**EXERCISE**
Omit every picture while you reproduce the entries that follow word for word.

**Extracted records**
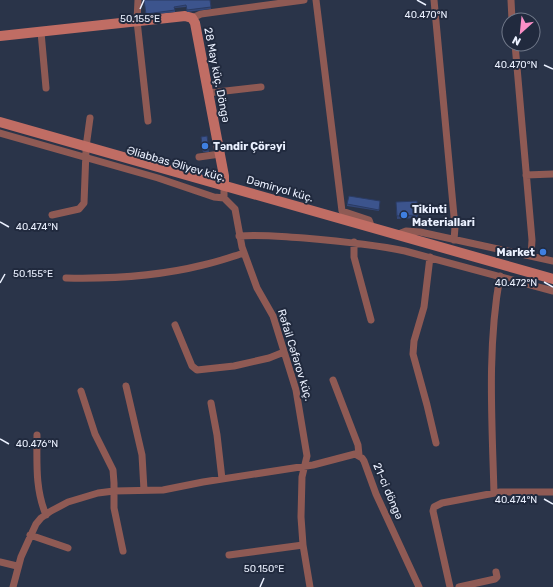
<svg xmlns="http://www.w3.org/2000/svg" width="553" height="587" font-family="Rubik,sans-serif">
<rect width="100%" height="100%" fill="#2a3449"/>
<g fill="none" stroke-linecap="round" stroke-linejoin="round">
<path stroke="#8f5a54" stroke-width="7" d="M138 0 137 21 148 121
M316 0 342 211 369 220 372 228
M434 0 455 227 454 240
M511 0 512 20
M192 18 201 14 304 0
M41 32 46 88
M515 44 532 240 531 256
M208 93 261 87
M0 133 158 178 214 197 224 198
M86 147 90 118
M199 157 220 154
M526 175 553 174
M224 186V198L235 209 242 247 257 288 273 316 296 390 307 456 302 477 301 517 303 545 310 587
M52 215 79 209 84 203 86 151
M396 235 406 231 420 232 553 261
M239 236C261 234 283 237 304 238 338 241 372 244 405 251L553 291
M354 242V257L371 320
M430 257 424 307 414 341 413 354 427 405 436 443
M66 278C111 279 159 276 203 265 217 262 231 257 244 253
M175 325 192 366 197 370 234 366 269 358 284 352
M333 380 358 445 359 455
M126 386 142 455 144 490
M81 391 95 434 113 470 114 483V508L123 551
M211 403 217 435 222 479
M37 435C37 462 35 489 46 515
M494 493C492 421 487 347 500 276
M30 535 68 548
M229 555 303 545
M0 562 17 566
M13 587 21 557 36 524 41 518 51 511 68 502 98 493 114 491 163 490 203 482 313 465 355 454 362 458 364 461 376 494 419 587
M450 587 433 511 434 507 442 503 500 492H553
M459 587 495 579 497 577 496 572"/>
<path stroke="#c06d64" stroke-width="10" d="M0 36 176 17 185 16 192 18 195 23 224 176V186
M0 122 553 279"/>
</g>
<path fill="#344879" d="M144 0H210L211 9 187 12 186 7 175 8V12L146 15Z
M207 136 209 152H203L201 137Z
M202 173 220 178V180L202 175Z
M380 201 379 211 347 206V204Z
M417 201 418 218 397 219 396 202Z"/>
<path fill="#3c548d" stroke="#2a3b63" d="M144 0H210L211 7 187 10 186 5 174 7 175 10 146 14Z
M207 136 209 150 203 151 201 137Z
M203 168 218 172 220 178 202 173Z
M349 196 380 201 379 210 347 204Z
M417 201 418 215 397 216 396 202Z"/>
<path fill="none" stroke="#ebf1ff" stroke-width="1.5" d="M417 0 426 5M140 9 144 0M544 65 553 69M0 222 9 227M544 282 553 287M0 283 5 274M0 439 9 444M544 499 553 504M260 587 264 578"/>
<g fill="#3f7fe0" stroke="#212a3e" stroke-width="1.5">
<circle cx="205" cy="146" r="4"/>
<circle cx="404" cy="215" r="4"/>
<circle cx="543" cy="252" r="4"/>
</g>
<g text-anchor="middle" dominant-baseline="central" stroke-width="4" stroke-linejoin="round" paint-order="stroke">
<g font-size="11" fill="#ebf1ff" stroke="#212a3e">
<text transform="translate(217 75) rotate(79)">28 May küç. Döngə</text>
<text transform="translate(176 164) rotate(16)">Əliabbas Əliyev küç.</text>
<text transform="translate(280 189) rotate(16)">Dəmiryol küç.</text>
<text transform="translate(295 355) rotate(73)">Rəfail Cəfərov küç.</text>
<text transform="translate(388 491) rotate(67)">21-ci döngə</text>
</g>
<g font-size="11" font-weight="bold" fill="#ebf1ff" stroke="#212a3e" text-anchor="start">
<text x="213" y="146">Təndir Çörəyi</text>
<text x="412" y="209">Tikinti<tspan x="412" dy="13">Materiallari</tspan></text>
<text x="535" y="252" text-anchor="end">Market</text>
</g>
</g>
<g font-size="10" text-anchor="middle" fill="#ebf1ff" stroke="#212a3e" stroke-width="4" stroke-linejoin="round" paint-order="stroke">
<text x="426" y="18">40.470°N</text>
<text x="140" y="22">50.155°E</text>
<text x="516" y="68">40.470°N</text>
<text x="37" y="230">40.474°N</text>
<text x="33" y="277">50.155°E</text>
<text x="516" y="286">40.472°N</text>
<text x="37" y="447">40.476°N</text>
<text x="516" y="503">40.474°N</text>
<text x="264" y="572">50.150°E</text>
</g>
<g transform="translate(521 32) rotate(207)"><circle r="19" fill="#212a3e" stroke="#727a8b"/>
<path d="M0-3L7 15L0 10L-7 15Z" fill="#fa8fc6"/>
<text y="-6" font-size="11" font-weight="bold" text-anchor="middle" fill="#ebf1ff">N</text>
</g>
</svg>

**ANSWER SECTION**
<svg xmlns="http://www.w3.org/2000/svg" width="553" height="587" font-family="Rubik,sans-serif">
<rect width="100%" height="100%" fill="#2a3449"/>
<g fill="none" stroke-linecap="round" stroke-linejoin="round">
<path stroke="#8f5a54" stroke-width="7" d="M138 0 137 21 148 121
M316 0 342 211 369 220 372 228
M434 0 455 227 454 240
M511 0 512 20
M192 18 201 14 304 0
M41 32 46 88
M515 44 532 240 531 256
M208 93 261 87
M0 133 158 178 214 197 224 198
M86 147 90 118
M199 157 220 154
M526 175 553 174
M224 186V198L235 209 242 247 257 288 273 316 296 390 307 456 302 477 301 517 303 545 310 587
M52 215 79 209 84 203 86 151
M396 235 406 231 420 232 553 261
M239 236C261 234 283 237 304 238 338 241 372 244 405 251L553 291
M354 242V257L371 320
M430 257 424 307 414 341 413 354 427 405 436 443
M66 278C111 279 159 276 203 265 217 262 231 257 244 253
M175 325 192 366 197 370 234 366 269 358 284 352
M333 380 358 445 359 455
M126 386 142 455 144 490
M81 391 95 434 113 470 114 483V508L123 551
M211 403 217 435 222 479
M37 435C37 462 35 489 46 515
M494 493C492 421 487 347 500 276
M30 535 68 548
M229 555 303 545
M0 562 17 566
M13 587 21 557 36 524 41 518 51 511 68 502 98 493 114 491 163 490 203 482 313 465 355 454 362 458 364 461 376 494 419 587
M450 587 433 511 434 507 442 503 500 492H553
M459 587 495 579 497 577 496 572"/>
<path stroke="#c06d64" stroke-width="10" d="M0 36 176 17 185 16 192 18 195 23 224 176V186
M0 122 553 279"/>
</g>
<path fill="#344879" d="M144 0H210L211 9 187 12 186 7 175 8V12L146 15Z
M207 136 209 152H203L201 137Z
M202 173 220 178V180L202 175Z
M380 201 379 211 347 206V204Z
M417 201 418 218 397 219 396 202Z"/>
<path fill="#3c548d" stroke="#2a3b63" d="M144 0H210L211 7 187 10 186 5 174 7 175 10 146 14Z
M207 136 209 150 203 151 201 137Z
M203 168 218 172 220 178 202 173Z
M349 196 380 201 379 210 347 204Z
M417 201 418 215 397 216 396 202Z"/>
<path fill="none" stroke="#ebf1ff" stroke-width="1.5" d="M417 0 426 5M140 9 144 0M544 65 553 69M0 222 9 227M544 282 553 287M0 283 5 274M0 439 9 444M544 499 553 504M260 587 264 578"/>
<g fill="#3f7fe0" stroke="#212a3e" stroke-width="1.5">
<circle cx="205" cy="146" r="4"/>
<circle cx="404" cy="215" r="4"/>
<circle cx="543" cy="252" r="4"/>
</g>
<g text-anchor="middle" dominant-baseline="central" stroke-width="4" stroke-linejoin="round" paint-order="stroke">
<g font-size="11" fill="#ebf1ff" stroke="#212a3e">
<text transform="translate(217 75) rotate(79)">28 May küç. Döngə</text>
<text transform="translate(176 164) rotate(16)">Əliabbas Əliyev küç.</text>
<text transform="translate(280 189) rotate(16)">Dəmiryol küç.</text>
<text transform="translate(295 355) rotate(73)">Rəfail Cəfərov küç.</text>
<text transform="translate(388 491) rotate(67)">21-ci döngə</text>
</g>
<g font-size="11" font-weight="bold" fill="#ebf1ff" stroke="#212a3e" text-anchor="start">
<text x="213" y="146">Təndir Çörəyi</text>
<text x="412" y="209">Tikinti<tspan x="412" dy="13">Materiallari</tspan></text>
<text x="535" y="252" text-anchor="end">Market</text>
</g>
</g>
<g font-size="10" text-anchor="middle" fill="#ebf1ff" stroke="#212a3e" stroke-width="4" stroke-linejoin="round" paint-order="stroke">
<text x="426" y="18">40.470°N</text>
<text x="140" y="22">50.155°E</text>
<text x="516" y="68">40.470°N</text>
<text x="37" y="230">40.474°N</text>
<text x="33" y="277">50.155°E</text>
<text x="516" y="286">40.472°N</text>
<text x="37" y="447">40.476°N</text>
<text x="516" y="503">40.474°N</text>
<text x="264" y="572">50.150°E</text>
</g>
<g transform="translate(521 32) rotate(207)"><circle r="19" fill="#212a3e" stroke="#727a8b"/>
<path d="M0-3L7 15L0 10L-7 15Z" fill="#fa8fc6"/>
<text y="-6" font-size="11" font-weight="bold" text-anchor="middle" fill="#ebf1ff">N</text>
</g>
</svg>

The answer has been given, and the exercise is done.